MARLIANI, Bartolomeo. Urbis Romae Topographia.
Rome, in aedibus Valerij dorici & Aloisij fratris,…, 1544.
FIRST ILLUSTRATED EDITION. Folio, ff. 6, pp. 122 , A6, A-B4, C-L6. Italic letter, some Roman and Greek. First issue including the text of the privilege from Pope Paul III. T-p without ornamentation, woodcut initials. 23 fine woodcut illustrations, including a folding double-page engraved map of Rome by Giovanni Battista Palatino (see, Frutaz 12). Very large woodcut printer’s device (Pegasus) on recto of final leaf with register and imprint date. Small hole due to the moulding of a little area of the upper margins of the first three initial leaves. Extensive waterstaining affecting the book throughout, along gutters and foot margins. Light soiling, or spotting, and thumb marking to margins of some pages. Folding plate with the plan of Rome worn, with turn-ins partially detaching. In contemporary limp vellum, missing ties, cover edges slightly ragged. A good well-margined copy on thick paper, despite the waterstains.

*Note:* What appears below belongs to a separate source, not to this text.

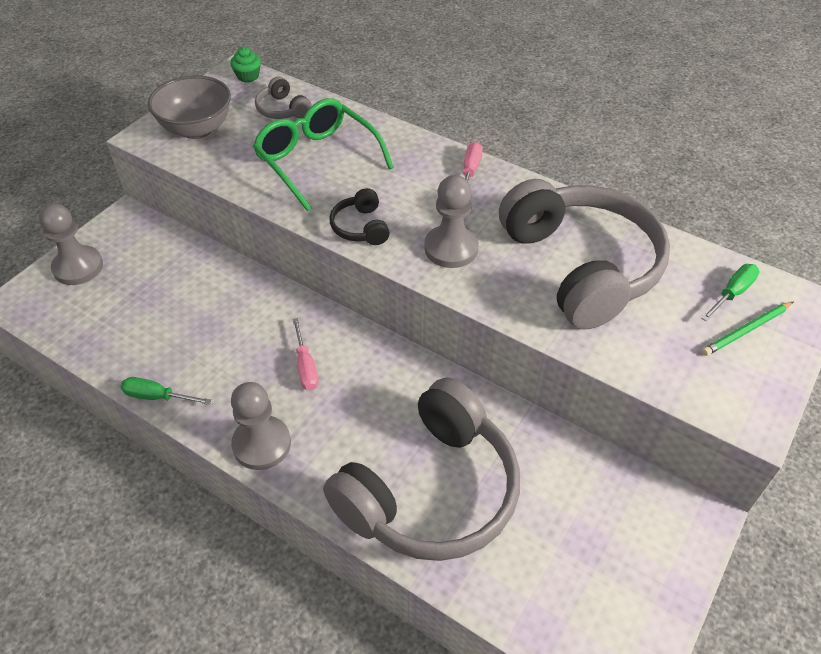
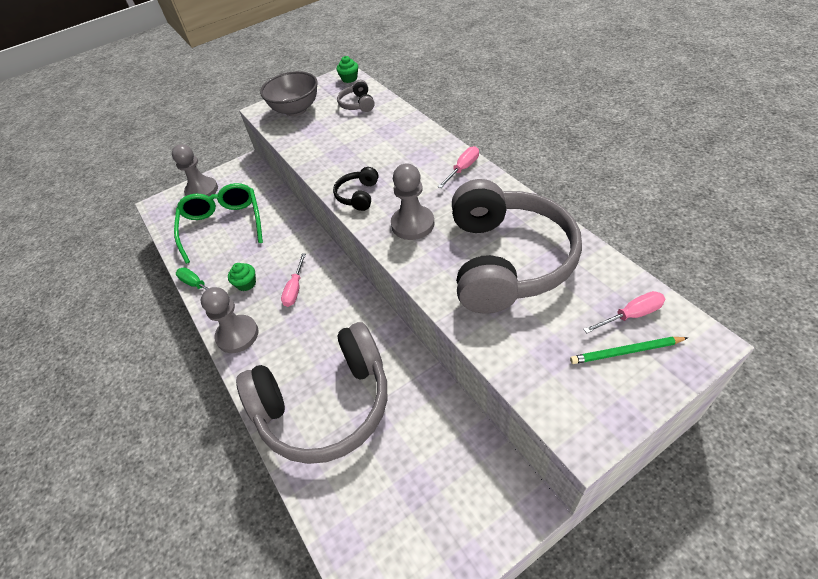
camera: 30 degrees right, 0 degrees up
green glasses [253,98,394,211] -> green glasses moved to [174,183,263,264]
green screwdriver [701,264,760,322] -> pink screwdriver [583,291,665,333]
none -> green cupcake [228,263,256,291]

The first illustrated edition of this important guide to Rome, dedicated to Francis I. The text, first published in 1534 by Antonio Blado with a dedication by Rabelais, was substantially amended and enriched with woodcut plans, views, and sculptures for the present edition. Born to a noble Milanese family, Bartolomeo Marliani dedicated his life to the study of Roman archaeology. This work was the pre-eminent account of the antiquities of classical Rome of his day, many of which were to suffer subsequent alteration or disappearance. This edition is one of the masterpieces of Renaissance classical architecture and has remained justly sought after throughout four and a half centuries. The enduring importance of the work is that it tells us what the city was like before many of its ancient ruins were altered, incorporated or swept away in the great building activities of the late 16th and early 17th centuries.

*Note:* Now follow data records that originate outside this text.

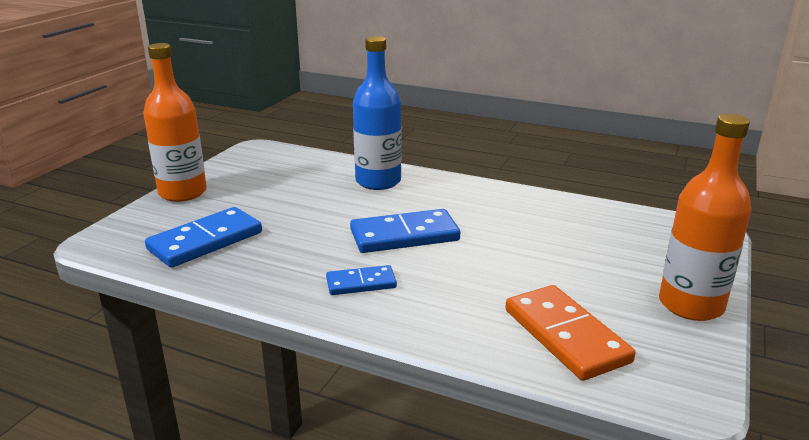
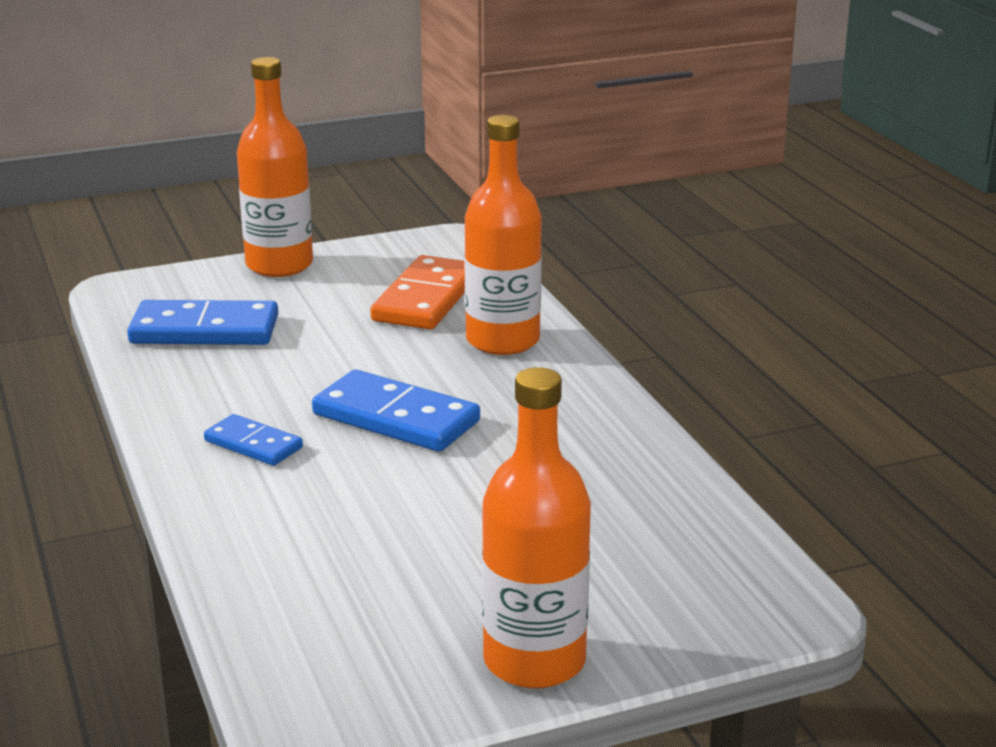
camera: 45 degrees right, 0 degrees up
blue bottle [353,36,401,190] -> orange bottle [464,115,542,355]
orange domino [505,285,635,381] -> orange domino moved to [370,255,465,329]

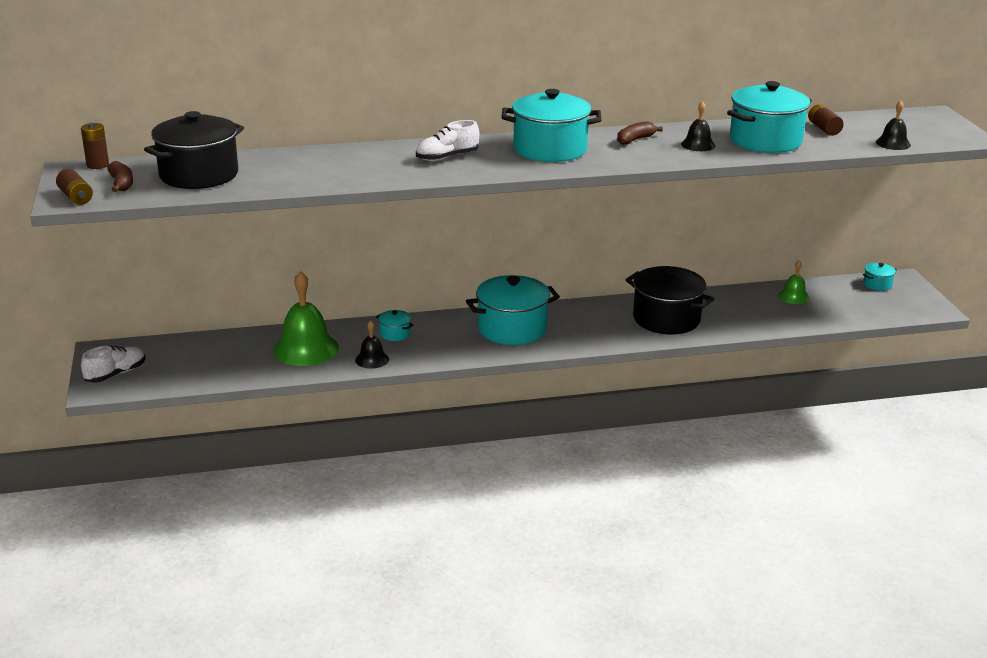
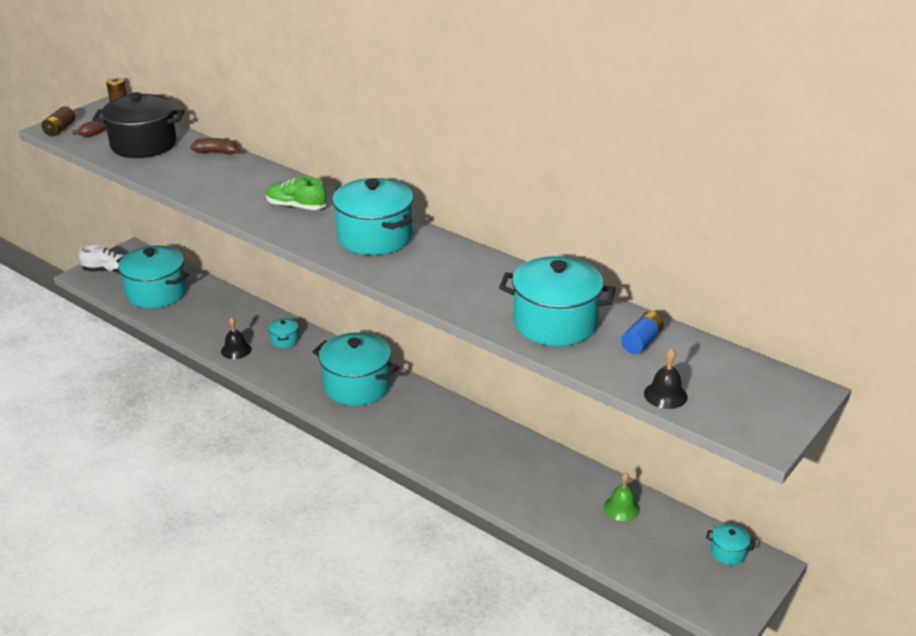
camera: 50 degrees right, 5 degrees up
green bell [273,271,339,366] -> none
white shoe [416,120,479,161] -> green shoe [266,177,327,210]
brown banana [617,121,663,145] -> brown banana moved to [191,138,241,154]
black pot [626,266,714,334] -> none
black bell [681,101,715,151] -> none
brown battery [808,104,844,136] -> blue battery [621,311,664,354]
none -> turquoise pot [116,245,189,308]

Marliani’s approach to the archeology of Rome differs considerably from that of his predecessors, especially Giacomo Mazzocchi, in that he gives far more prominence to architectural and sculptural detail than to inscriptions, which had almost solely occupied earlier archaeologists. Illustrations include a map of Rome, the mythological founders of the city Romulus, and his brother Remus with the she-Wolf, the Laocoon, the Circus Maximus, the Celsus’ Pyramid, the Pantheon, and the Obelisk. The depiction of the statue of Laocoon is one of the earliest ever produced. In fact, Marliani was present in Rome to the unveiling of the statue in 1520.

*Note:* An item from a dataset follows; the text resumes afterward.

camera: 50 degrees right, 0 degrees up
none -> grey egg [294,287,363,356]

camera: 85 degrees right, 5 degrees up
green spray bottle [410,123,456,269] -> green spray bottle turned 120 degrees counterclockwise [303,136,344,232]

Bibliography: BM STC It. p.418; Fowler p.189; Olschki 17512; Brunet III 1437-8: “Edition ornée de bonne gravures sur bois… Elle est rare, assez recherchée, et néanmois à bas prix”. Mortimer, Harvard C16 It. 284 (with 4 reproductions); Censimento 16 CNCE 34273; Culot, Bozerian roulettes 19, 42, palettes 3, 12, signatures 1; Adams M-610; Berlin Kat. 1831; Schudt 605.